Directions for this task
Take each line from the entries that holds "middle" and copy it out.

** Exercise data follows **

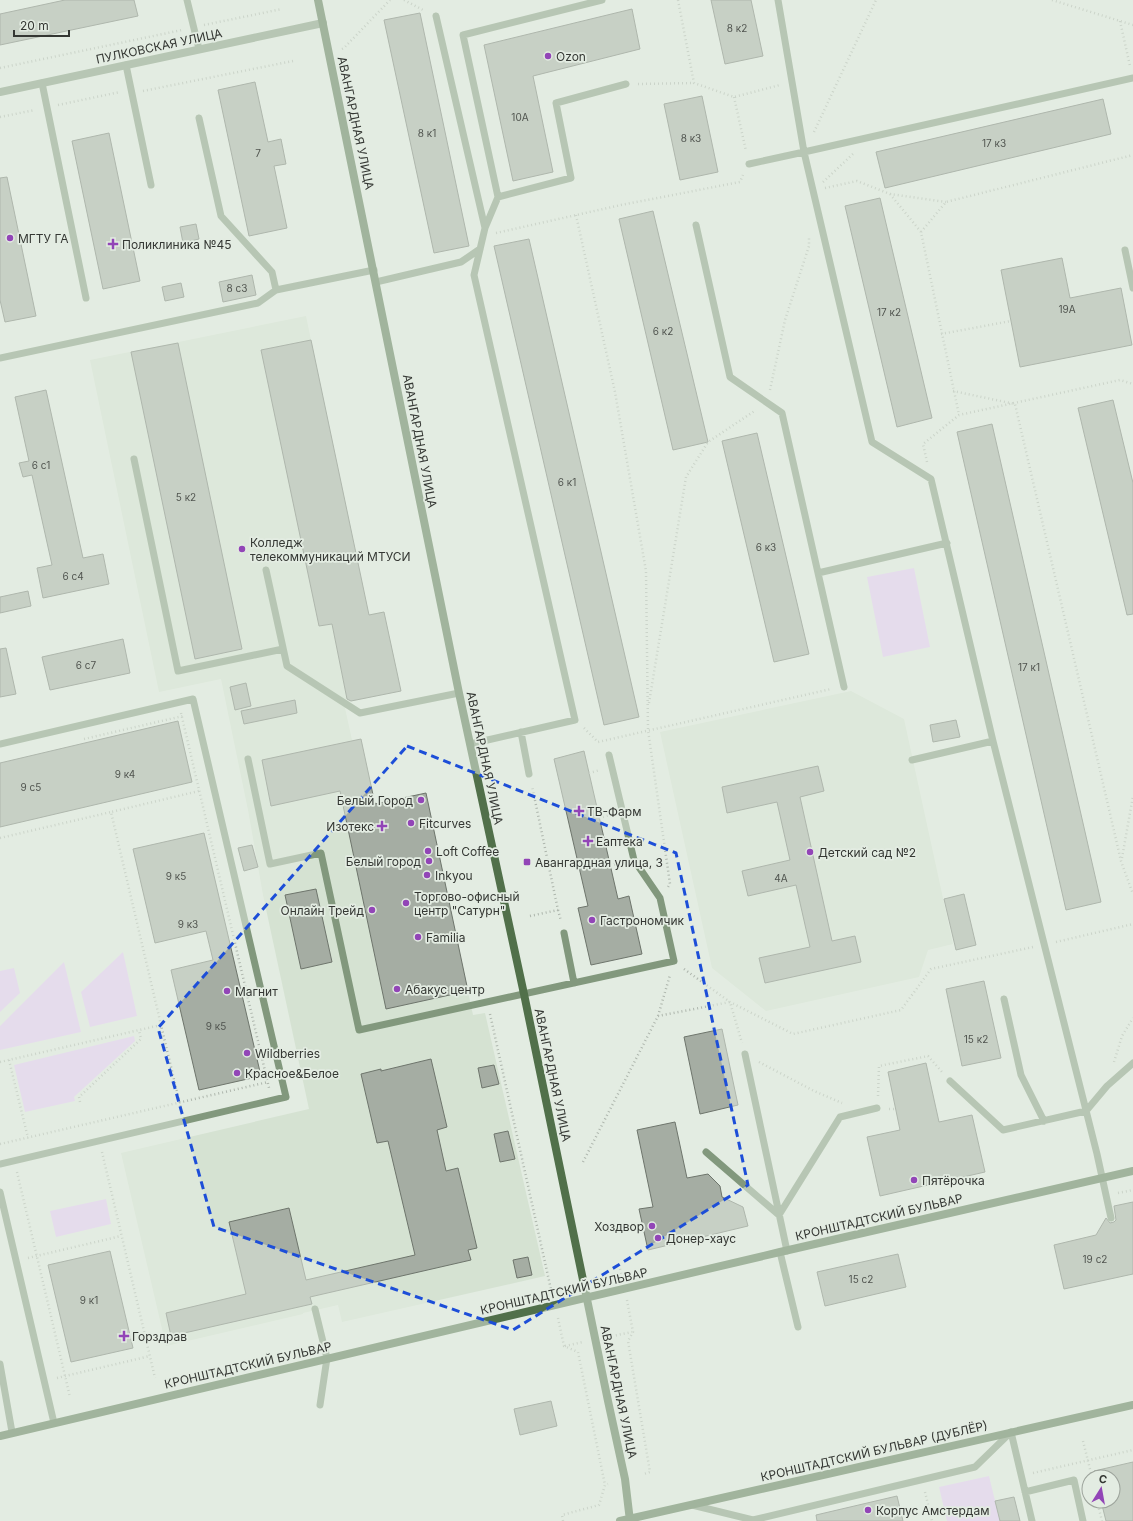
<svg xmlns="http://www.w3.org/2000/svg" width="1133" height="1521" font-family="Inter,sans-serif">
	<rect width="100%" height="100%" fill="#e3ece2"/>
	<!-- built -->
	<path fill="#d5e2d2" d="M 306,316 L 368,614 L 384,612 L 401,691 L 348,702 L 345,708 L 352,740 L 361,739 L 371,785 L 372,805 L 426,793 L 473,1015 L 485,1013 L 545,1276 L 342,1322 L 338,1305 L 303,1313 L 303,1314 L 166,1346 L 121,1153 L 309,1109 L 263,895 L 248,810 L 221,679 L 159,692 L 90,360 Z
		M 851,691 L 904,719 L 953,944 L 928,950 L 919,977 L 766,1011 L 712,968 L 660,732 Z"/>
	<!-- green -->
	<path fill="#e7c8f9" d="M 914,568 L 930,647 L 883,657 L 867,577 Z
		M 123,952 L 137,1016 L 90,1027 L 81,992 Z
		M 64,962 L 81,1032 L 0,1050 L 0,1026 Z
		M 14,968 L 20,993 L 0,1012 L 0,971 Z
		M 134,1036 L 135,1041 L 74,1097 L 75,1101 L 25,1112 L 14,1065 Z
		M 106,1199 L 111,1224 L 56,1237 L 50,1211 Z
		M 989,1476 L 1000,1521 L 947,1521 L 939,1487 Z"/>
	<!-- building -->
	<path fill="#a5ada3" stroke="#6e756c" d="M 65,0 L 134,0 L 138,16 L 0,45 L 0,14 Z
		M 711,0 L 751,0 L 763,56 L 725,64 Z
		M 632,9 L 640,49 L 533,76 L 553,172 L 513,181 L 484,45 Z
		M 420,13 L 469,246 L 434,253 L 384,20 Z
		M 255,82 L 268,142 L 281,139 L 286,164 L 274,166 L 287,228 L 249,236 L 218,90 Z
		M 702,96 L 718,172 L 680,180 L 664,104 Z
		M 1103,99 L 1111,134 L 885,188 L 876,152 Z
		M 109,133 L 140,281 L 103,289 L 72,141 Z
		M 7,177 L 36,316 L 5,322 L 0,300 L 0,178 Z
		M 880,198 L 932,418 L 897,427 L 845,206 Z
		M 653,211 L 708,442 L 673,450 L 619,219 Z
		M 196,224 L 199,239 L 183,243 L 180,227 Z
		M 529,239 L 639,717 L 604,725 L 494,246 Z
		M 1062,258 L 1070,298 L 1121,288 L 1132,345 L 1020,367 L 1001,270 Z
		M 252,275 L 256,295 L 223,302 L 219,282 Z
		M 181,283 L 184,297 L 165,301 L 162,287 Z
		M 311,340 L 369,615 L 384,612 L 401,691 L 351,701 L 347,699 L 332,624 L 319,626 L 261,350 Z
		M 178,343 L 242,649 L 195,659 L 131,352 Z
		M 46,390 L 83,558 L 103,554 L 109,584 L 43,598 L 37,568 L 52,565 L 32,475 L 23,477 L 19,463 L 29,461 L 15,397 Z
		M 1113,400 L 1133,483 L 1133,614 L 1127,615 L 1078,408 Z
		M 992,424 L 1101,902 L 1066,910 L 957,432 Z
		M 757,433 L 809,654 L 774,662 L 722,441 Z
		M 28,591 L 31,606 L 0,613 L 0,597 Z
		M 123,639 L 130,673 L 50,690 L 42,657 Z
		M 6,648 L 16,694 L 0,697 L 0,649 Z
		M 246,683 L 251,706 L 235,710 L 230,687 Z
		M 295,700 L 297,713 L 244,724 L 241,711 Z
		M 956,720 L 960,737 L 933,742 L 930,725 Z
		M 178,721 L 192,782 L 0,827 L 0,763 Z
		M 361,739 L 375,804 L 426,793 L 468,991 L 386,1009 L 340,791 L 271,806 L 262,760 Z
		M 584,751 L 618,899 L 629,896 L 642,954 L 591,965 L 578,908 L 588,906 L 554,759 Z
		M 818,766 L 824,791 L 800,797 L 832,941 L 855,936 L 861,962 L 765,983 L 759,958 L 810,947 L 796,885 L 748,896 L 742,871 L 790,860 L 777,802 L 727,813 L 722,787 Z
		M 204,833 L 261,1076 L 199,1090 L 171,970 L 213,960 L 206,931 L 155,943 L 133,849 Z
		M 252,845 L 258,867 L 244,871 L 238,848 Z
		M 316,889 L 332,962 L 301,969 L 285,895 Z
		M 964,894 L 976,945 L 956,950 L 944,899 Z
		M 984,981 L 1001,1058 L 962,1066 L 946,989 Z
		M 722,1029 L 738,1105 L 700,1114 L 684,1037 Z
		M 431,1059 L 447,1127 L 437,1130 L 446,1171 L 458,1168 L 477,1248 L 468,1250 L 471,1260 L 310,1297 L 312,1304 L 171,1336 L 166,1313 L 246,1294 L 229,1222 L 289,1208 L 306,1280 L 415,1255 L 388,1141 L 377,1143 L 361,1074 L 381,1069 L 381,1071 Z
		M 926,1063 L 939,1122 L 972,1115 L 985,1172 L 880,1196 L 867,1137 L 900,1130 L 888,1072 Z
		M 494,1065 L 499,1084 L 482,1088 L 478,1068 Z
		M 675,1122 L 687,1178 L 708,1174 L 720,1186 L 722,1197 L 743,1207 L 748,1226 L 648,1250 L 639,1209 L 653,1207 L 637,1130 Z
		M 508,1131 L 515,1159 L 500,1162 L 494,1134 Z
		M 1133,1202 L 1133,1274 L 1064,1289 L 1054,1245 L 1096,1235 L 1106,1218 L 1110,1223 L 1114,1222 L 1116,1220 L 1114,1206 Z
		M 110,1251 L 133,1348 L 71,1362 L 48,1265 Z
		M 898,1254 L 906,1287 L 825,1306 L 817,1272 Z
		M 528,1257 L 532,1275 L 517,1278 L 513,1260 Z
		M 551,1401 L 557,1426 L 520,1435 L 514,1409 Z
		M 1133,1462 L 1133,1521 L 1106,1521 L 1101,1501 L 1113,1501 L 1113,1477 L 1096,1477 L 1094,1471 Z
		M 897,1496 L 903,1521 L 817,1521 L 816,1515 Z
		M 1014,1497 L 1020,1521 L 1000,1521 L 995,1501 Z"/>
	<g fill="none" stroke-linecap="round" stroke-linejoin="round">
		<!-- path -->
		<path stroke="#aeb6ad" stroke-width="2.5" stroke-dasharray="1 3" stroke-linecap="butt" d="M 404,0 L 425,11
			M 678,0 L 694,83 L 734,97 L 780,85
			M 1052,0 L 1133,25
			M 1120,21 L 1130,66
			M 204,25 L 282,9
			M 342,49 L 344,48 L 390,0
			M 0,68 L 182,30
			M 638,84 L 694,83
			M 143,91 L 293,61
			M 734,97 L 746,151
			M 58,105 L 120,92
			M 0,117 L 35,110
			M 814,132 L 876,0
			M 823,182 L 853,154
			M 825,188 L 857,181 L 890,194 L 946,202
			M 890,194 L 921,232 L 959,415
			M 576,215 L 615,392 L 646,571 L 648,730 L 670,884 L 668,887
			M 921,232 L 946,202 L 1133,155
			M 496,233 L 621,205 L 740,182 L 743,175
			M 941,334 L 1011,321
			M 770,390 L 785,320 L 809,246 L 809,236
			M 953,391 L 1015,404 L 1121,861 L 1133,894
			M 927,462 L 923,444 L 959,415 L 1120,380 L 1133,384
			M 649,703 L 686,477 L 708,442 L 756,410
			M 181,713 L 269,1088
			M 584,728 L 598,742 L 831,689
			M 84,739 L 183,716
			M 589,773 L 600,770
			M 599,818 L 610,815
			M 0,838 L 111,812
			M 1122,858 L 1133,796
			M 610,865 L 622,863
			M 558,910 L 561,921
			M 530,916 L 558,910 L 532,786
			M 1056,942 L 1133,924
			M 684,969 L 730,1002 L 793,1034 L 901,1010 L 931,969 L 1033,947
			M 490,1014 L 552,1294
			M 658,1016 L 670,975
			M 161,1025 L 111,812 L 199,791
			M 9,1060 L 28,1138
			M 0,1062 L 161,1025 L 181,1109
			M 759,1062 L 814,1091 L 842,1103
			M 1114,1062 L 1122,1036 L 1133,1018
			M 878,1096 L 879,1066 L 928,1056 L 942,1072
			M 80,1102 L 79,1097 L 141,1039 L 139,1030
			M 889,1109 L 896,1109
			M 0,1144 L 268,1082
			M 102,1152 L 155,1378
			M 583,1162 L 658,1016 L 730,1002 L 742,1043
			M 17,1172 L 70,1397
			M 1118,1193 L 1133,1190
			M 28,1258 L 121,1236
			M 619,1265 L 622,1276
			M 627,1300 L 633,1332 L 628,1341 L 650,1472 L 644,1474
			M 558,1318 L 564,1346 L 578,1352 L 605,1485
			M 608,1337 L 632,1332
			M 565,1346 L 583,1342
			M 57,1378 L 150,1356
			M 1083,1441 L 1092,1477
			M 1033,1473 L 1133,1450
			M 925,1492 L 932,1521
			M 1097,1501 L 1102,1521
			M 563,1521 L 562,1515 L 599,1505 L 605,1485 L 608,1484"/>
		<!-- lane -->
		<path stroke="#82987d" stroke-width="7" d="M 187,0 L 199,49
			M 436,16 L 485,228 L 474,275 L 575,720 L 470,744
			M 126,65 L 151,185
			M 42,83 L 86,298
			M 199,118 L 221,216 L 272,272 L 276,290
			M 749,164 L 804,152 L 778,0
			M 498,197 L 571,178 L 556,103 L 626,84
			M 696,225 L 730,377 L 782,413 L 818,573 L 947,543
			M 485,228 L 498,197 L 463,35 L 602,0
			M 1125,250 L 1133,288
			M 376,282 L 461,262 L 480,249
			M 0,358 L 258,303 L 276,290 L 374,270
			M 134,459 L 178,671 L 283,649
			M 266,570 L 287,666 L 360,713 L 459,693
			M 818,573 L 844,687
			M 521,732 L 529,774
			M 0,744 L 193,699 L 286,1097 L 0,1164
			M 248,759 L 270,864 L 321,853 L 359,1030 L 674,961 L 660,898 L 634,860 L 609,755
			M 912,760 L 993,741
			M 564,933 L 574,983
			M 1004,999 L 1021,1075 L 1044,1121
			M 745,1054 L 787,1251
			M 950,1081 L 1003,1130 L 1086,1111 L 1107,1086 L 1133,1063
			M 706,1152 L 779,1215 L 840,1117 L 877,1108
			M 0,1192 L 54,1423
			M 1111,1218 L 1097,1154 L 993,741 L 931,479 L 872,442 L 804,152 L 1133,78
			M 780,1252 L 798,1327
			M 315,1309 L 327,1358 L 320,1405
			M 0,1364 L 12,1432
			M 1011,1432 L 1032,1521
			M 1025,1492 L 1074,1480 L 1083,1521
			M 692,1505 L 753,1520 L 975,1467 L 1011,1432"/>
		<!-- street -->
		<path stroke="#82987d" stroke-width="8" d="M 0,92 L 323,23"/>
		<!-- secondary -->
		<path stroke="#51704a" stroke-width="8" d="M 318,0 L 459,693 L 524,994 L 608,1401 L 625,1479 L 630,1521
			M 0,1436 L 780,1252 L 1133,1171
			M 620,1521 L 1133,1405"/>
	</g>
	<!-- marked area -->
	<path d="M0 0H1133V1521H0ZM 407,746 L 676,853 L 748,1185 L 513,1330 L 214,1227 L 158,1028 Z" fill="#e3ece2" fill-opacity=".55" fill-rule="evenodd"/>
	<path fill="none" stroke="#1d4ed8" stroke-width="3" stroke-dasharray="8 5" stroke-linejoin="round" d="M 407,746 L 676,853 L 748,1185 L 513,1330 L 214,1227 L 158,1028 Z"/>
	<!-- markers -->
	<g fill="#9245b7" stroke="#e3ece2" stroke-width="1.5">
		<circle cx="548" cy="56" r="4"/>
		<circle cx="10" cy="238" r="4"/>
		<path d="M111 238h4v4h4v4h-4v4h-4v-4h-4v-4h4z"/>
		<circle cx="242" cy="549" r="4"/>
		<circle cx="421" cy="800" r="4"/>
		<path d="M577 805h4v4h4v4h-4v4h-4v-4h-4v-4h4z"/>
		<circle cx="411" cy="823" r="4"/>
		<path d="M380 820h4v4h4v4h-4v4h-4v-4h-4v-4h4z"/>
		<path d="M586 835h4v4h4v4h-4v4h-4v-4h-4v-4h4z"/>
		<circle cx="428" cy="851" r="4"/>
		<circle cx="810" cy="852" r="4"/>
		<circle cx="429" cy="861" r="4"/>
		<rect x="523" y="858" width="8" height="8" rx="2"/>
		<circle cx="427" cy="875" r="4"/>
		<circle cx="406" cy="903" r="4"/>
		<circle cx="372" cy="910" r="4"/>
		<circle cx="592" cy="920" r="4"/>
		<circle cx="418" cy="937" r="4"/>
		<circle cx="397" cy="989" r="4"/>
		<circle cx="227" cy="991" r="4"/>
		<circle cx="247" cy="1053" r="4"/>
		<circle cx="237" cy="1073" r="4"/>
		<circle cx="914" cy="1180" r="4"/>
		<circle cx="652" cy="1226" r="4"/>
		<circle cx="658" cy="1238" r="4"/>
		<path d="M122 1330h4v4h4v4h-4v4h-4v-4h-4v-4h4z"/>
		<circle cx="868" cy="1510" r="4"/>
	</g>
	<g text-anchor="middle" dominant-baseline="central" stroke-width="3.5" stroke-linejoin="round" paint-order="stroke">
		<!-- number labels -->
		<g font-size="10" fill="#50544f">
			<text x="737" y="28">8 к2</text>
			<text x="520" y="117">10А</text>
			<text x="427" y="133">8 к1</text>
			<text x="691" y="138">8 к3</text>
			<text x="994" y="143">17 к3</text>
			<text x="258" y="153">7</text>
			<text x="237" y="288">8 с3</text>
			<text x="1067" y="309">19А</text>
			<text x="889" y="312">17 к2</text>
			<text x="663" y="331">6 к2</text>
			<text x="41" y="465">6 с1</text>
			<text x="567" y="482">6 к1</text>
			<text x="186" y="497">5 к2</text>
			<text x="766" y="547">6 к3</text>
			<text x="73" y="576">6 с4</text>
			<text x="86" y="665">6 с7</text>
			<text x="1029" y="667">17 к1</text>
			<text x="125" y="774">9 к4</text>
			<text x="31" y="787">9 с5</text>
			<text x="176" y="876">9 к5</text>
			<text x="781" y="878">4А</text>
			<text x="188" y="924">9 к3</text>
			<text x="216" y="1026">9 к5</text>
			<text x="976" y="1039">15 к2</text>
			<text x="1095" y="1259">19 с2</text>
			<text x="861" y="1279">15 с2</text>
			<text x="89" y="1300">9 к1</text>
		</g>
		<!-- street labels -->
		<g font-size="12" fill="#343733" stroke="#e3ece2">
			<text transform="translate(159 46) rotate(-12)">ПУЛКОВСКАЯ УЛИЦА</text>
			<text transform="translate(356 123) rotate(78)">АВАНГАРДНАЯ УЛИЦА</text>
			<text transform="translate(420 441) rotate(79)">АВАНГАРДНАЯ УЛИЦА</text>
			<text transform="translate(485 758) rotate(78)">АВАНГАРДНАЯ УЛИЦА</text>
			<text transform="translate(553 1075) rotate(78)">АВАНГАРДНАЯ УЛИЦА</text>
			<text transform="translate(879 1217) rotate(-13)">КРОНШТАДТСКИЙ БУЛЬВАР</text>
			<text transform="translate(564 1291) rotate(-13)">КРОНШТАДТСКИЙ БУЛЬВАР</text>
			<text transform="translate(248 1365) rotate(-13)">КРОНШТАДТСКИЙ БУЛЬВАР</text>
			<text transform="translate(619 1392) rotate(78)">АВАНГАРДНАЯ УЛИЦА</text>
			<text transform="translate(874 1451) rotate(-13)">КРОНШТАДТСКИЙ БУЛЬВАР (ДУБЛЁР)</text>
		</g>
		<!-- poi labels -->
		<g font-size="12" fill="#343733" stroke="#e3ece2" text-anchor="start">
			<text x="556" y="56">Ozon</text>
			<text x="18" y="238">МГТУ ГА</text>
			<text x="122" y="244">Поликлиника №45</text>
			<text x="250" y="542">Колледж<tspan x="250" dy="14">телекоммуникаций МТУСИ</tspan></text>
			<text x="413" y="800" text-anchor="end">Белый Город</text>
			<text x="587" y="811">ТВ-Фарм</text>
			<text x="419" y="823">Fitcurves</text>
			<text x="374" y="826" text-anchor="end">Изотекс</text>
			<text x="596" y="841">Еаптека</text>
			<text x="436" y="851">Loft Coffee</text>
			<text x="818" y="852">Детский сад №2</text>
			<text x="421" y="861" text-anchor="end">Белый город</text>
			<text x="535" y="862">Авангардная улица, 3</text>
			<text x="435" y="875">Inkyou</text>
			<text x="414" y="896">Торгово-офисный<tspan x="414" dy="14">центр "Сатурн"</tspan></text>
			<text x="364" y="910" text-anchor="end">Онлайн Трейд</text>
			<text x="600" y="920">Гастрономчик</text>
			<text x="426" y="937">Familia</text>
			<text x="405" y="989">Абакус центр</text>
			<text x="235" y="991">Магнит</text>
			<text x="255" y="1053">Wildberries</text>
			<text x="245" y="1073">Красное&amp;Белое</text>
			<text x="922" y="1180">Пятёрочка</text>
			<text x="644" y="1226" text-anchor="end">Хоздвор</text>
			<text x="666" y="1238">Донер-хаус</text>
			<text x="132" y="1336">Горздрав</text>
			<text x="876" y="1510">Корпус Амстердам</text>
		</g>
	</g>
	<!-- north arrow -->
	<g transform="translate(1101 1489) rotate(11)"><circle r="19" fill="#e3ece2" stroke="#9da49c"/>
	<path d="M0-3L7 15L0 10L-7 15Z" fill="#9245b7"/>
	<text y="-6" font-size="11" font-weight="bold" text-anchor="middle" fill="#343733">С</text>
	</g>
	<!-- scale -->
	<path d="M14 30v6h55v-6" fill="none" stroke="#343733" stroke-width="2"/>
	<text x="20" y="30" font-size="12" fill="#343733" stroke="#e3ece2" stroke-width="3" paint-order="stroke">20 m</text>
</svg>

** End of Exercise data **

Finished exercise
	<g text-anchor="middle" dominant-baseline="central" stroke-width="3.5" stroke-linejoin="round" paint-order="stroke">
	<text y="-6" font-size="11" font-weight="bold" text-anchor="middle" fill="#343733">С</text>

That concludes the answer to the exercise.